他有全面而深刻的教育思路。陳垣先生雖然沒有專門的教育學著作,但是他在教學實踐中注意不斷總結經驗教訓,並把它們提升到理論的高度,再貫徹到自己的教學中,並通過各種途徑傳授給自己的學生和子弟。這是一筆非常珍貴的精神遺產。
他的教學取得了豐碩的成果。粗略統計,陳垣先生從小學到中學到大學,講授過的課程數十門,課時近萬,直接教過的學生上萬。這些學生畢業後大部分從事教育工作,將他的教育思路和方法代代相傳。儘管有些學生當時覺得他要求過嚴,但事後無不認為得益匪淺,終身受用。他的學生也有一些後來成為著名學者,20世紀五十年代和六十年代初,國內許多著名大學的歷史系主任都是他的學生。他有子女十一人,在他的影響下,除早年去世的兩位外,大都從事教育工作,有大學教授、中學校長、中學教員,還有大學圖書館員。

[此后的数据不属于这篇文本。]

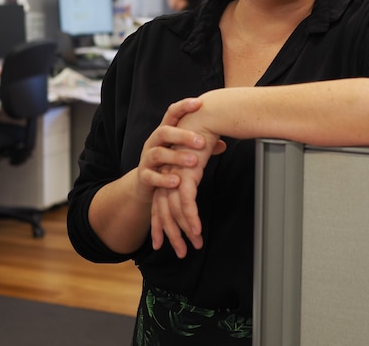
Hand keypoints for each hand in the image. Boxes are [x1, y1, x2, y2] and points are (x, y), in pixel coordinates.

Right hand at [136, 97, 204, 204]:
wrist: (145, 183)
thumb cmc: (169, 162)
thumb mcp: (182, 152)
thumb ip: (200, 148)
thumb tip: (222, 144)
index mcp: (164, 132)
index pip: (171, 114)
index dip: (183, 107)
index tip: (199, 103)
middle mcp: (153, 142)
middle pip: (164, 132)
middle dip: (182, 135)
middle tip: (202, 142)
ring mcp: (146, 159)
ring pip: (158, 153)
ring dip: (176, 157)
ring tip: (194, 162)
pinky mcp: (143, 176)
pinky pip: (151, 176)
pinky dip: (164, 179)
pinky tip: (177, 181)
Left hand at [150, 108, 225, 256]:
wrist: (207, 114)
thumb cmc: (206, 130)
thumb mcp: (200, 152)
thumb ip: (200, 162)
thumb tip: (207, 163)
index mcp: (169, 172)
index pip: (161, 204)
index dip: (160, 224)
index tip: (162, 242)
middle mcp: (168, 176)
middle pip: (165, 212)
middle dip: (172, 235)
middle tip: (180, 253)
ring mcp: (176, 175)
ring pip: (176, 212)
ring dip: (184, 232)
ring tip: (193, 247)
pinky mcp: (186, 174)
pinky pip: (187, 202)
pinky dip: (191, 218)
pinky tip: (197, 232)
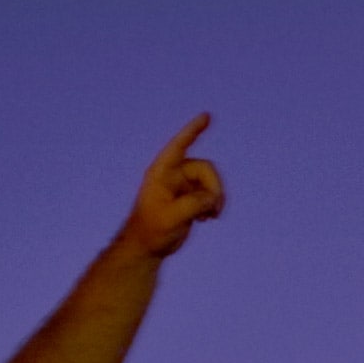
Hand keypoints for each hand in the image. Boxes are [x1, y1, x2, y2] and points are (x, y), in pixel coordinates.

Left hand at [120, 113, 224, 257]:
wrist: (147, 246)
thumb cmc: (152, 230)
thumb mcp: (173, 217)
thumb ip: (194, 204)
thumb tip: (212, 198)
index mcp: (161, 173)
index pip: (179, 146)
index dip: (192, 130)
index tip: (207, 116)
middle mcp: (173, 174)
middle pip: (205, 169)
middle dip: (214, 188)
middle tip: (214, 209)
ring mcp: (183, 184)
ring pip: (210, 182)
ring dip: (215, 198)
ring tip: (211, 217)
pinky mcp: (190, 196)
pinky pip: (210, 193)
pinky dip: (213, 204)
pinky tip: (208, 219)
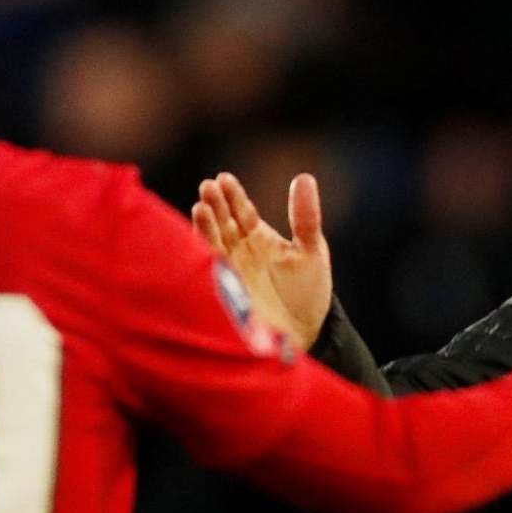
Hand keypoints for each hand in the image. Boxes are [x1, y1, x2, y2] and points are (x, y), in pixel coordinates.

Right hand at [191, 172, 333, 348]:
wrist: (304, 335)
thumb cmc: (308, 293)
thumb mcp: (311, 251)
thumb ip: (305, 217)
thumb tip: (304, 177)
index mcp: (258, 239)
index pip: (242, 211)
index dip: (233, 196)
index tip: (224, 179)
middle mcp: (239, 252)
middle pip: (223, 223)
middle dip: (215, 205)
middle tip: (208, 187)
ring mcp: (230, 272)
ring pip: (212, 243)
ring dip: (205, 226)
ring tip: (201, 206)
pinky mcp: (224, 292)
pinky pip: (210, 270)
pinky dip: (203, 254)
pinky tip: (199, 240)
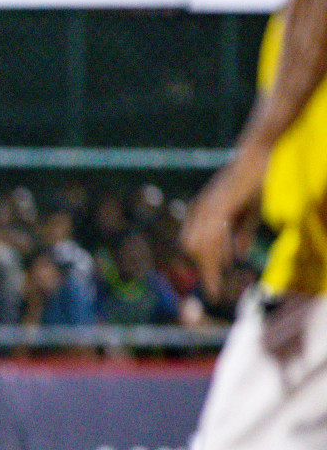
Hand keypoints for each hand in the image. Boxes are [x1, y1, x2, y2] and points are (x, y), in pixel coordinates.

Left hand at [182, 141, 266, 299]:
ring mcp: (206, 207)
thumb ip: (240, 234)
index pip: (194, 245)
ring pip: (200, 244)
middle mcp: (199, 211)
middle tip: (211, 291)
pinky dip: (216, 250)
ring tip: (214, 283)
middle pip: (192, 248)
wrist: (256, 158)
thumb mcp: (247, 214)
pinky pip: (212, 233)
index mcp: (201, 213)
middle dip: (202, 270)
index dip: (202, 266)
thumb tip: (237, 255)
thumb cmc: (253, 185)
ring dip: (207, 266)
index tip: (210, 288)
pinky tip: (223, 262)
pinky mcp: (218, 205)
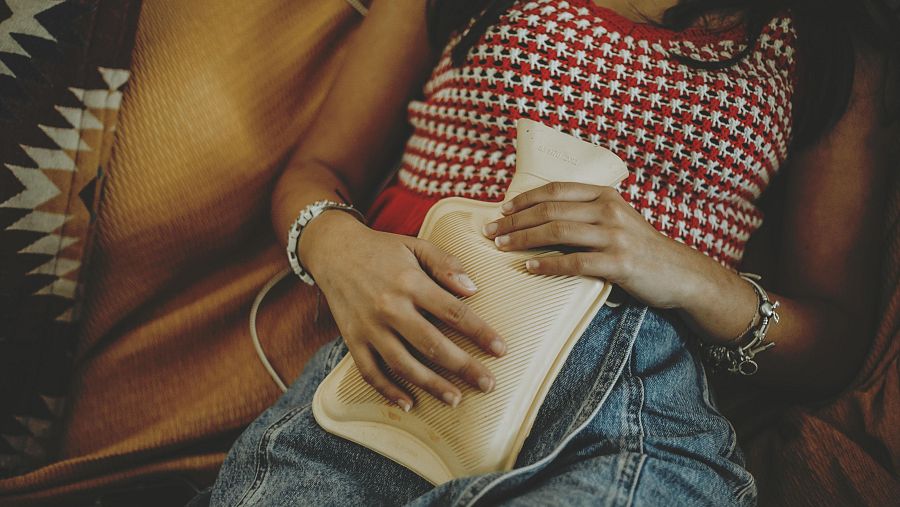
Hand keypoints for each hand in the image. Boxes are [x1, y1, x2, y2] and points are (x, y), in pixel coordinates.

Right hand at [300, 211, 505, 410]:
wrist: (333, 250)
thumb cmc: (382, 249)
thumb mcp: (416, 245)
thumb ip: (445, 264)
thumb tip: (473, 290)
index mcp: (410, 282)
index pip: (453, 313)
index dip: (480, 333)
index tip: (501, 350)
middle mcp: (390, 308)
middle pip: (432, 344)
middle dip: (463, 367)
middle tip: (488, 384)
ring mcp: (369, 327)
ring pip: (403, 364)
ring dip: (431, 385)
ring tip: (456, 400)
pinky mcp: (352, 339)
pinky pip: (370, 372)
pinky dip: (388, 391)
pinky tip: (409, 404)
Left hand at [482, 182, 701, 309]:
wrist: (680, 273)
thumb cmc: (640, 248)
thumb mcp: (616, 221)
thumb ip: (586, 214)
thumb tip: (541, 218)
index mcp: (606, 196)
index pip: (556, 190)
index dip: (525, 198)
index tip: (502, 209)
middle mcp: (609, 210)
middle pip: (551, 209)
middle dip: (515, 220)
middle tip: (490, 230)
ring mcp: (615, 236)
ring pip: (558, 231)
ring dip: (524, 239)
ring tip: (501, 246)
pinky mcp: (619, 263)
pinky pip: (575, 262)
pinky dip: (548, 265)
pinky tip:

1962年慶祝北師大成立六十週年時,他以《今日》為題賦詩,“芬芳桃李人間盛,慰我平生種樹心”道出了一位終身“樹人”者的心情。
一、教育理念與實踐
1.熱愛、負責、創新的教育理念
1959年,陳垣先生已是七十九歲高齡,從事教育工作已六十一年,他在《教師工作使我永遠年青》一文中深情地寫道:“假如我現在還是青年,正在選擇學習志願的時候,我將會毫不猶豫地告訴我的老師,我仍要選擇教師工作作為我的終身事業。”他對教師這個神聖稱號的深刻體會,對教育工作的熱愛,是他能成為大教育家的根本原因。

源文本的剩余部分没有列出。